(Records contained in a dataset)

· · · ·

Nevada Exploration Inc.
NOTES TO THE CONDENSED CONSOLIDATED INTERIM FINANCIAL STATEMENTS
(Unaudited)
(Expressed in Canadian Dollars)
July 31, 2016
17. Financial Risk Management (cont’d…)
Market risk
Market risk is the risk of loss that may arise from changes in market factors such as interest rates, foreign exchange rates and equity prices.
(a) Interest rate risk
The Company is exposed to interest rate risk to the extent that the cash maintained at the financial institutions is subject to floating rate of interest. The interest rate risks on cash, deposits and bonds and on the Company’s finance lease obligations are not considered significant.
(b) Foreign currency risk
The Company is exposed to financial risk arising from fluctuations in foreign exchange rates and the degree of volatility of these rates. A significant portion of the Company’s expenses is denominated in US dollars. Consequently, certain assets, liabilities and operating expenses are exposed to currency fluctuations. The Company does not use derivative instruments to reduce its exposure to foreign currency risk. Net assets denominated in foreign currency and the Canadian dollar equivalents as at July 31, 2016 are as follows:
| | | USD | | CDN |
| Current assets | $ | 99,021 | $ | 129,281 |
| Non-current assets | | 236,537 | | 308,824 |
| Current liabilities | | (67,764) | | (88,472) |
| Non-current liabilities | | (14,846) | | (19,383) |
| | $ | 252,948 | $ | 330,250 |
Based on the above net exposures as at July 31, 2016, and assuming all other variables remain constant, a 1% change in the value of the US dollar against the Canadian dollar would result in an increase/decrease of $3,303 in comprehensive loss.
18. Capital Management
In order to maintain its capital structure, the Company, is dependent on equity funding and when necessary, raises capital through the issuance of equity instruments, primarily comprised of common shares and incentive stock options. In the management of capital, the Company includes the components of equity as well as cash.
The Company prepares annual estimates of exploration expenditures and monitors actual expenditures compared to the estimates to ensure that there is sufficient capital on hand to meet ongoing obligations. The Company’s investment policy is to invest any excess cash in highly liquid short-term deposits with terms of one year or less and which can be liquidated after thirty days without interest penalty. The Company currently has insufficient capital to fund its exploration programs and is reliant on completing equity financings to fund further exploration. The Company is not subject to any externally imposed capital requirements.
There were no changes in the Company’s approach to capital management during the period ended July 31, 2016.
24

· · · ·

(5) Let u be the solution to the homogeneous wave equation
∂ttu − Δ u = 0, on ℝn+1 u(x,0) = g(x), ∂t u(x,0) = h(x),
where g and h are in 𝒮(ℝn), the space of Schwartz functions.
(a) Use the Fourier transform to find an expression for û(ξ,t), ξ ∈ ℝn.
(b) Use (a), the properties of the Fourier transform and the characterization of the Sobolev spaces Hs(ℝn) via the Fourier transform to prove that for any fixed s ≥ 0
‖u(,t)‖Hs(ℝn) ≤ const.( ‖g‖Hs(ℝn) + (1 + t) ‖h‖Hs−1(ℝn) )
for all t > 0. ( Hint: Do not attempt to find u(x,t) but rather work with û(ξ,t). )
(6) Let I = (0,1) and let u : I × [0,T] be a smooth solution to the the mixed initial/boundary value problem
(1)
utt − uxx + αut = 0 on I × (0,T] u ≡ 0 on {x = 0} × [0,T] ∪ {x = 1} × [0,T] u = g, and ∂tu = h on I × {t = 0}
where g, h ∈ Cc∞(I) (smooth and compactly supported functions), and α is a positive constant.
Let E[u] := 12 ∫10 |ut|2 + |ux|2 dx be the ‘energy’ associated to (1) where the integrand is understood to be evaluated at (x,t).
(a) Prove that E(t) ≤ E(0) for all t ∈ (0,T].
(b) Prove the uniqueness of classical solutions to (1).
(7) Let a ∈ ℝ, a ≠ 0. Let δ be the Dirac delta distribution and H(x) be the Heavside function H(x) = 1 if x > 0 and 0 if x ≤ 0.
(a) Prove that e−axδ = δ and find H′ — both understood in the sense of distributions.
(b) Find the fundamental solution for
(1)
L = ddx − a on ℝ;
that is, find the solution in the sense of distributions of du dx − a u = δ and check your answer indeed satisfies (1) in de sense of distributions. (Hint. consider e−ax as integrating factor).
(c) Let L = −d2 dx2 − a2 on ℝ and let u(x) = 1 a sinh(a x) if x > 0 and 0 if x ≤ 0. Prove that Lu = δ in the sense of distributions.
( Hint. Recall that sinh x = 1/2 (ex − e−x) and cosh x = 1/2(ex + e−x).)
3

· · · ·

### To do
An exact, complete copy of the lines above from the one with "(b) Prove the" through the one with "(c) Let L = −d2" is the whole answer.

### Exercise answer
(b) Prove the uniqueness of classical solutions to (1).
(7) Let a ∈ ℝ, a ≠ 0. Let δ be the Dirac delta distribution and H(x) be the Heavside function H(x) = 1 if x > 0 and 0 if x ≤ 0.
(a) Prove that e−axδ = δ and find H′ — both understood in the sense of distributions.
(b) Find the fundamental solution for
(1)
L = ddx − a on ℝ;
that is, find the solution in the sense of distributions of du dx − a u = δ and check your answer indeed satisfies (1) in de sense of distributions. (Hint. consider e−ax as integrating factor).
(c) Let L = −d2 dx2 − a2 on ℝ and let u(x) = 1 a sinh(a x) if x > 0 and 0 if x ≤ 0. Prove that Lu = δ in the sense of distributions.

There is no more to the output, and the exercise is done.